The building blocks of historical scholarship are documents. This is no different for digital historians with the distinction that these documents must be transformed into a machine-readable format (if not “born digital”). Week Three’s readings attempted to provide additional context into how this happens and what historians can gain or lose in the transformation.
Cohen and Rosenzweig’s chapter and Tanner’s article detail the real costs of digitization projects, both in terms of time/money, as well as different techniques available to turn a physical page into one on a computer screen. These readings are both more than 8 years old, yet Tanner is still cited by Ian Milligan’s 2013 article (about the affects of Optical Character Recognition on the practice of Canadian History). Clearly, the state of digitization has stagnated to a certain extent compared to other technologies (consider where mobile phones were in 2004 vs today).
When reading Tanner, I was immediately suspicious of the authority and quality of advice that a professional consulting service might offer. Yet, Tanner did not hawk his services or insist that the subject was too difficult to be understood by the layperson and better left to KDCS. His report was a clear and concise description of OCR and this is likely why it is still being cited. As a sidenote, the KDCS site doesn’t seem to list Tanner’s report, but instead links to an open source work by Cornell University as the best introduction to digitization. I feel like this is a little surprising given they’re supposed to be the “expert” consultant, but certainly refreshing compared to the products of many consultants.
The advice on digitization projects is important as there are many different levels of digitization from a scanned image to image+OCR, structured OCR text, and OCR text+XML markup. Both Tanner and Cohen/Rosenzweig do a great job of pointing out the expenses that each of these methods entail. It is fascinating, as Cohen and Rosenzweig report, that a re-keyed document might be both more correct and less expensive when compared to manually fixing poor OCR.
On the creation side of digitization, there are many considerations for the would-be scanner to bear in mind. There are just as many considerations for the users of digitized materials. Ian Milligan did a fantastic job in explaining how Canadian historians have changed the topics they pursue and the sources they use since the digitization of several Canadian newspapers in 2005. This change was foretold by Ayers, Cohen, and Rosenzweig in their writings on the nature of digital history, but it is interesting to see how it has actually affected the scholarship. Marlene Manoff is right, “the medium is the message” and historians are increasingly finding the paths of least resistance, for better or worse.
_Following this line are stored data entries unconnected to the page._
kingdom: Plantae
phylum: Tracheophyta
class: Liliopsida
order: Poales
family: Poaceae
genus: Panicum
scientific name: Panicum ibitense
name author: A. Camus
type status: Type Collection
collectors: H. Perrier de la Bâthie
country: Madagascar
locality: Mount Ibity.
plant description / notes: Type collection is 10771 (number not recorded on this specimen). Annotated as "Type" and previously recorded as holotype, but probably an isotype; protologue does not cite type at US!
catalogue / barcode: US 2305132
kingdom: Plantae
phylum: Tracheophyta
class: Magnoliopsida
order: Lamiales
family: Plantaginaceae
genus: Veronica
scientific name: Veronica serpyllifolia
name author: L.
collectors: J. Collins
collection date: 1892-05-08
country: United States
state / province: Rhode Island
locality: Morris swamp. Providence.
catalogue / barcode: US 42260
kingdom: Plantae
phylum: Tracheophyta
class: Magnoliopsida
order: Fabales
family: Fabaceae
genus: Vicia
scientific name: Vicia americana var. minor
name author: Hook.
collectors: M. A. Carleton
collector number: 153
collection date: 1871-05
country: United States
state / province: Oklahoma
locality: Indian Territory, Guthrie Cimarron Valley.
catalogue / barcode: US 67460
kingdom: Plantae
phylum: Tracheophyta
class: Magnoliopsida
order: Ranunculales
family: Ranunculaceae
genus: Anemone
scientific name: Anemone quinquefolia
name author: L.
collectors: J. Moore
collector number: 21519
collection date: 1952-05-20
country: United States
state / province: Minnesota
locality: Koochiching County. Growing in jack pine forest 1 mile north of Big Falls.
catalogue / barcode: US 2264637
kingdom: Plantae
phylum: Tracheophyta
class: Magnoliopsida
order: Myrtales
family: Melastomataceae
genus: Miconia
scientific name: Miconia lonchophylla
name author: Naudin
While many of Milligan’s arguments are directed at the accessibility of online newspapers affecting dissertation citations, Bob Nicholson has used digitized newspapers to perform an entirely new type of cultural history research. By searching across all articles (Text-> Title/Date/Newspaper) instead of the typical hierarchical search (Newspaper -> Date -> Title -> Text), Nicholson can see how his research topic, American phrases in common British usage, changed over time. This method of searching OCR’d images for specific terms was precisely what O’Malley and Takats discussed as a potential way to replicate their own cultural history research, done the hard way in French archives or in reading dozens of American newspapers. While O’Malley, Takats, and Nicholson ended with similar products, Nicholson was much more efficient in his use of OCR’d newspapers. Thus it was a true digital history project, in my opinion.
Both creators of digitized material and their users need to keep in mind the materiality of the digital objects. Conway points out the many decisions made in reproducing photographs. When viewing a digital photo or a photo of an object in a museum, one is actually just viewing a representation created under certain viewing conditions, lighting, or amount of cropping. The creator or scanner must attempt to recreate the object with the author’s intent in mind, but the user must also remember that it has gone through more than one level of processing and changes to the message occur at each level of processing.
As a user and future creator of digital objects, I better appreciate the many decisions that influence and affect a digitized product. With this insight, I will need to use a variety of search techniques to minimize the affect of “suspicious characters” (OCR mistakes) on my web searches or textual analysis. I won’t immediately go to structured XML text as my OCR technique of choice now that I know the significant hurdles behind it once the uncorrected OCR text is created (though I now appreciate the XML work done by the Walt Whitman Archive and others). After going “under the hood” of OCR and digitization, there is a serious level of complexity and thoughtfulness required in order to create the building blocks of future digital history.